The experimental results of oral administration and intravenous injection of racemic butylphthalide in beagle dogs show that there are differences in the absorption of levobutylphthalide and dextrobutylphthalide in beagle dogs, and dextrobutylphthalide may be absorbed faster, but there is no obvious difference in elimination in beagle dogs, and no obvious mutual transformation of butylphthalide optical isomers is found in beagle dogs.
2. Pharmacokinetics of butylphthalide in human body.
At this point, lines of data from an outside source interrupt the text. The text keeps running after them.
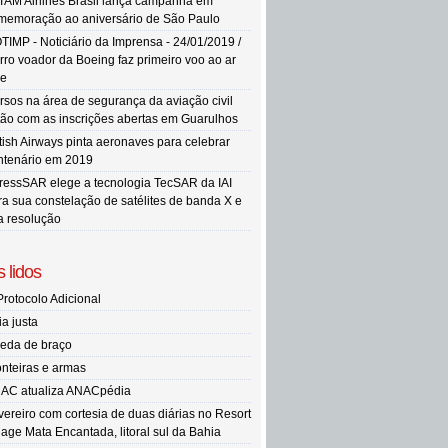
TAM Airlines Brasil lança campanha em
memoração ao aniversário de São Paulo
TIMP - Noticiário da Imprensa - 24/01/2019 /
rro voador da Boeing faz primeiro voo ao ar
re
rsos na área de segurança da aviação civil
tão com as inscrições abertas em Guarulhos
itish Airways pinta aeronaves para celebrar
ntenário em 2019
ressSAR elege a tecnologia TecSAR da IAI
ra sua constelação de satélites de banda X e
ta resolução
 lidos
Protocolo Adicional
ia justa
eda de braço
onteiras e armas
AC atualiza ANACpédia
vereiro com cortesia de duas diárias no Resort
llage Mata Encantada, litoral sul da Bahia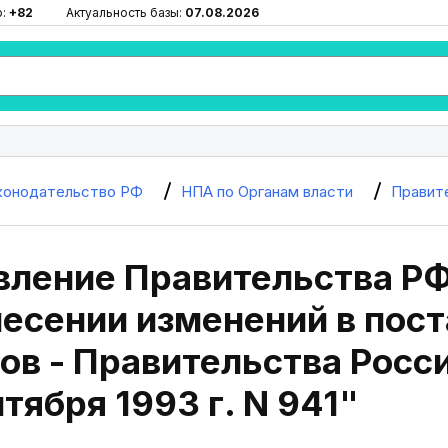
ю:
+82
Актуальность базы:
07.08.2026
конодательство РФ
НПА по Органам власти
Правит
вление Правительства РФ
несении изменений в пос
ов - Правительства Росс
нтября 1993 г. N 941"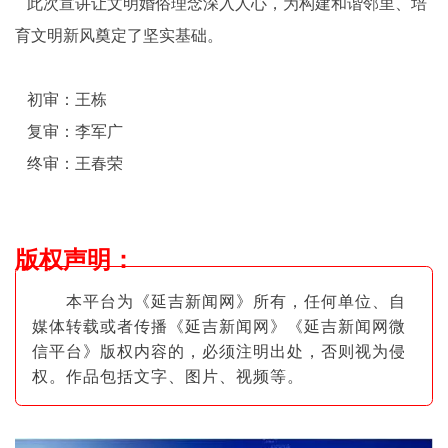
此次宣讲让文明婚俗理念深入人心，为构建和谐邻里、培
育文明新风奠定了坚实基础。
初审：王栋
复审：李军广
终审：王春荣
版权声明
：
本平台为《延吉新闻网》所有，任何单位、自
媒体转载或者传播《延吉新闻网》《延吉新闻网微
信平台》版权内容的，必须注明出
处，否则视为侵
权。作品包括文字、图片
、视频等。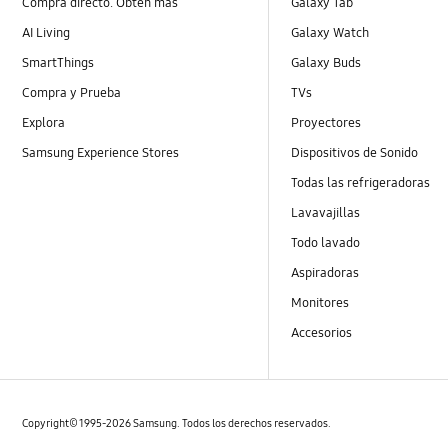
Compra directo. Obtén más
Galaxy Tab
AI Living
Galaxy Watch
SmartThings
Galaxy Buds
Compra y Prueba
TVs
Explora
Proyectores
Samsung Experience Stores
Dispositivos de Sonido
Todas las refrigeradoras
Lavavajillas
Todo lavado
Aspiradoras
Monitores
Accesorios
Copyright© 1995-2026 Samsung. Todos los derechos reservados.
Taking healthy adult males in China as the research object, the peak time of plasma NBP in the oral butyl 100mg phthalein Ding An soft capsule group was tmax = 0.82 0.37 h; Cmax = 7 1.52 37. 12, AUC0-t is 70.7129.9726 (ng/m1min); Under the condition of continuous intravenous infusion of 50 mg butylphthalide, the peak concentration of plasma NBP was Cmax = 326.49130.03 and AUC0-t was 522.81.145.26 (ng/m1.min). T 1/2 is 6.39 2. 1lh.
Third, the transformation products of butylphthalide in animals
Butylphthalide is completely absorbed by gastrointestinal tract in animal experiments, and its elimination process is rapid in vivo. About 70% of butylphthalide is excreted through the kidney or intestine as a metabolite. The reason for the rapid elimination process may be that the polarity of most butylphthalide products is enhanced after biotransformation in vivo, and the solubility in water phase is increased, which is excreted with urine. Studies have also shown that the main metabolic pathway of butylphthalide in animals is hydroxylation of fat side chains.